Powell maintained that despite some advancement in trade talks by the Trump administration, significant uncertainties around tariff impacts remain. “We’re gaining more information but still face many uncertainties and don’t feel the resolution is near,” he remarked.

Addressing questions about Trump’s rate cut pressures, Powell emphasized central bank independence, warning against using interest rates for electoral gain. He insisted, “An independent central bank effectively serves the public and avoids the temptation to manipulate rates for electoral influence.”

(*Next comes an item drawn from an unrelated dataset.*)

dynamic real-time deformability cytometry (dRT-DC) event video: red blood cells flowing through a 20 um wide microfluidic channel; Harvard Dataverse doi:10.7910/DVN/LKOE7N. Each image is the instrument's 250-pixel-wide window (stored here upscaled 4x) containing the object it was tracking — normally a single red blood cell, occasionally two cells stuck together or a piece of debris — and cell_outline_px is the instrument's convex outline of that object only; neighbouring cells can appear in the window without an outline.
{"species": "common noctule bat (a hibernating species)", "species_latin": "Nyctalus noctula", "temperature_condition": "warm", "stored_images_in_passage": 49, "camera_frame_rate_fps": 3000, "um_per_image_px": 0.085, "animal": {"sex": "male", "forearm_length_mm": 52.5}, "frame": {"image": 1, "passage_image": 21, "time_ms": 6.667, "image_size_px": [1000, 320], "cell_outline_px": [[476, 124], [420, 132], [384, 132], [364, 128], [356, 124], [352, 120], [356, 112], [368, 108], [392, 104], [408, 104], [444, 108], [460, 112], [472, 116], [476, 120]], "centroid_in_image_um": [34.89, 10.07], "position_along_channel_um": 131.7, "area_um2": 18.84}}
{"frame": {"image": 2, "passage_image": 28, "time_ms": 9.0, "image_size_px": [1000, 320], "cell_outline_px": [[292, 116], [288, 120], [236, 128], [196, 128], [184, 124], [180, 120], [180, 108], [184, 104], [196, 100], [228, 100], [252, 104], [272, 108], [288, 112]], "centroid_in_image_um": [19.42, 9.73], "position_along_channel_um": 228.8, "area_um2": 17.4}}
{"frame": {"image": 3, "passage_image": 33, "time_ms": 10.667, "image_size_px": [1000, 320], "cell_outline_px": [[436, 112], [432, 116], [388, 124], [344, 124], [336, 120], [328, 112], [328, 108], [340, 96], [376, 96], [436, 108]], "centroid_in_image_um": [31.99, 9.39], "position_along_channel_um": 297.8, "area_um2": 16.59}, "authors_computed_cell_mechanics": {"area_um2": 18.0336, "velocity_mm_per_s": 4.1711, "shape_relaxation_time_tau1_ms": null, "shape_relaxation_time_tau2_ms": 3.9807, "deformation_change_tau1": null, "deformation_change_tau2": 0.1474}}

Regarding the rising U.S. national debt interest cost, Powell clarified it was not the Fed’s role to consider government fiscal expenses in monetary policy decisions, a stance upheld by all developed country central banks to preserve the credibility of both the Fed and U.S. fiscal policy.

According to CME’s FedWatch, the probability of the Fed holding rates in September increased to 54% following Powell’s remarks, up from 35% the previous day. Despite expectations of two rate cuts this year based on the Fed’s June dot plot, the market now sees a higher likelihood of rate maintenance in the coming meeting.

Meanwhile, the Fed kept the benchmark interest rate steady at 4.25-4.50%, marking its fifth consecutive hold since President Trump took office. However, recent dissent from committee members such as Michelle Bowman and Christopher Waller, who advocated for a 0.25% cut, indicates a shift from last month’s unanimous decision to maintain rates.